The researchers in this study, completed at the University of Illinois, Chicago, compared ads in television programming in 2009. They used information from the Nielsen reports, and analyzed the nutritional data from products advertised during different time slots. What did the researchers find? That programming aimed at kids contained advertising for products significantly lower in nutritional value. According to the University of Illinois press release, "On children’s programming, more than 95 percent of ads were for products high in those unhealthy contents."
Marketing to Kids vs. Nutrition: Voluntary Changes
An inter-agency working group, composed of the FTC (Federal Trade Commission), the FDA (Food and Drug Administration), the CDC (Centers for Disease Control and Prevention), and the USDA (United States Department of Agriculture) is working to establish and maintain recommendations for marketing in regards to food quality for children. Although the agency's recommendations are non-binding, they're hoping that manufacturers will modify their marketing behavior in order to help parents who want to provide healthy choices for their kids.

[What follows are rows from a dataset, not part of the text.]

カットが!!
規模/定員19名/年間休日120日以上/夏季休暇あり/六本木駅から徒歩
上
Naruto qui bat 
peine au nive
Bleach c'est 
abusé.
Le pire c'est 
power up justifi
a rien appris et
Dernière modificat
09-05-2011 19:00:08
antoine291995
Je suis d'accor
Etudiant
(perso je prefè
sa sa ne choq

According to the agency, "Advertising and marketing should encourage children to choose foods that make meaningful contributions to a healthful diet from food groups including vegetables, fruit, whole grains, fat-free or low-fat milk products, fish, extra lean meat and poultry, eggs, nuts or seeds, and beans. In addition, the saturated fat, trans fat, added sugars, and sodium in foods marketed to children should be limited to minimize the negative impact on children’s health and weight."
Nutrition and Kids
Childhood obesity is on the rise, along with obesity-related conditions such as diabetes. Will product manufacturers voluntarily give up on the extra profits in order to help combat childhood obesity? Only time will tell.